Unfortunately I came home to discover Steve had been having one of "those" weeks, which meant that the third of a loaf of bread that had been in the cupboard when I left, was still there and enthusiastically waving at me when I got back. Likewise the washing up, the bin, and the bathroom. On the sort-of-plus side, the washing up hadn't really been added to in any significant way as in my absence Steve hadn't been eating properly. While it's true that in some ways that's better than getting back to a house with an extra week's dirty dishes piled up, I'm still having trouble seeing it as an altogether good thing.

Hopefully I'll know better than to go off on holiday again.
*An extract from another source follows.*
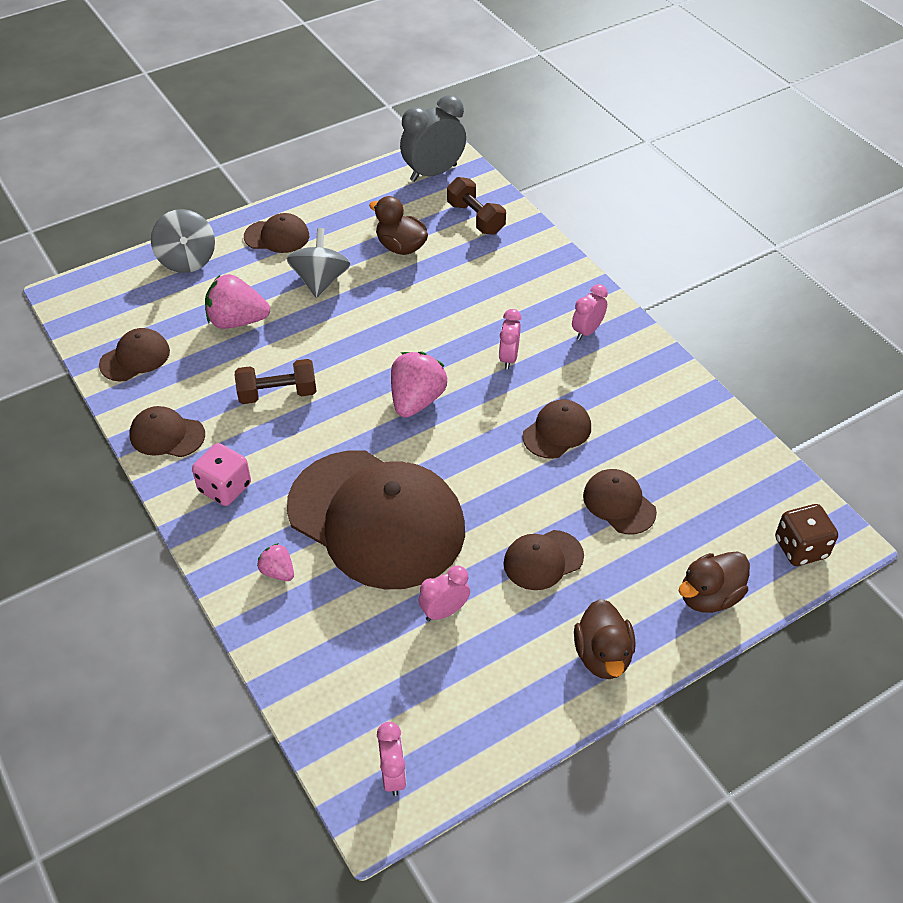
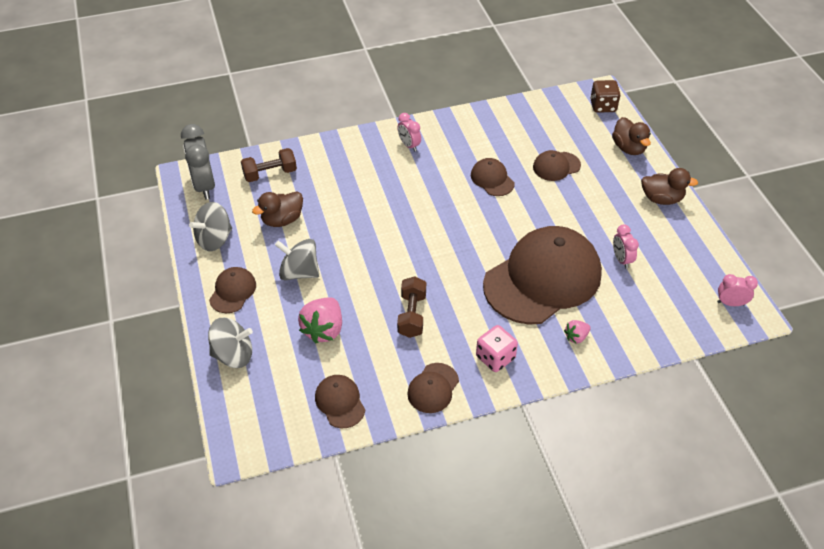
camera: 75 degrees left, 0 degrees up
(351, 203) = (214, 239): none -> grey spinning top
(416, 400) = (444, 240): pink strawberry -> none
(508, 358) = (420, 187): pink clock -> none
(543, 560) = (591, 208): brown cap -> none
If I do, I will endeavour to remember (and regular readers should feel free to remind me) that I need to take a couple of extra days off beforehand to make sure the house is in a fit state to leave. I'm not exactly houseproud, the only things I want to be able to eat off are plates and the only things I need to see my face in is the mirror. But there's a dividing line between "liveable mess" and "biohazard" and while I can live with grubby rather than gleaming white surfaces, it's gone too far when they start to turn green.

I've got a lot of it sorted out, but for the time being, and what with the additional demands of work (the volume of orders is steadily increasing, Christmas I think) and the setbacks caused by the colder weather (snow is lovely but causes a sharp increase in my joint pain and a reduction in my endurance) I still feel like I'm playing catch-up and like I may never get on top of everything.